● Description of the task: Copy each line from the data that has the word "Resolution" in it.

● Available records:

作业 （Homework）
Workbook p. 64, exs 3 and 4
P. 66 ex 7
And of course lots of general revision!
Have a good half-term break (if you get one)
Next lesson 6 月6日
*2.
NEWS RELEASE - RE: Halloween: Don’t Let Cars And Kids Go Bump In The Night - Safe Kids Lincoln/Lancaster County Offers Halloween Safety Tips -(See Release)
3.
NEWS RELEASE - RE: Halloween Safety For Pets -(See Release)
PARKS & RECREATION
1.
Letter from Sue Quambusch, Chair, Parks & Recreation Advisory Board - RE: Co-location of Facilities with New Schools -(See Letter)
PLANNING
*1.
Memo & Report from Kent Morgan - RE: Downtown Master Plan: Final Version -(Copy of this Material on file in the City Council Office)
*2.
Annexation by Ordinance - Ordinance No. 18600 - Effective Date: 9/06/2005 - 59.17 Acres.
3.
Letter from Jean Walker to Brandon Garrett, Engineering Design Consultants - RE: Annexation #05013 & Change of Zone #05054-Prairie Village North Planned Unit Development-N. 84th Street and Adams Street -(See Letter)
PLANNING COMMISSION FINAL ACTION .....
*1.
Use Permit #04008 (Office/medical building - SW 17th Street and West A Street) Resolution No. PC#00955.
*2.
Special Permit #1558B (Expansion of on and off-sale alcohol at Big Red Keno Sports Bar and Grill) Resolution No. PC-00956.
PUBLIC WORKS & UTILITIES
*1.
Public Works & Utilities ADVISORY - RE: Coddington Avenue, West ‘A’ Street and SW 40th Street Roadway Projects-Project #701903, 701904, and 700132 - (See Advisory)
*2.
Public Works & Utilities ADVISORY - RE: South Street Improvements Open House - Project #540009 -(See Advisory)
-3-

● Exercise output:
Use Permit #04008 (Office/medical building - SW 17th Street and West A Street) Resolution No. PC#00955.
Special Permit #1558B (Expansion of on and off-sale alcohol at Big Red Keno Sports Bar and Grill) Resolution No. PC-00956.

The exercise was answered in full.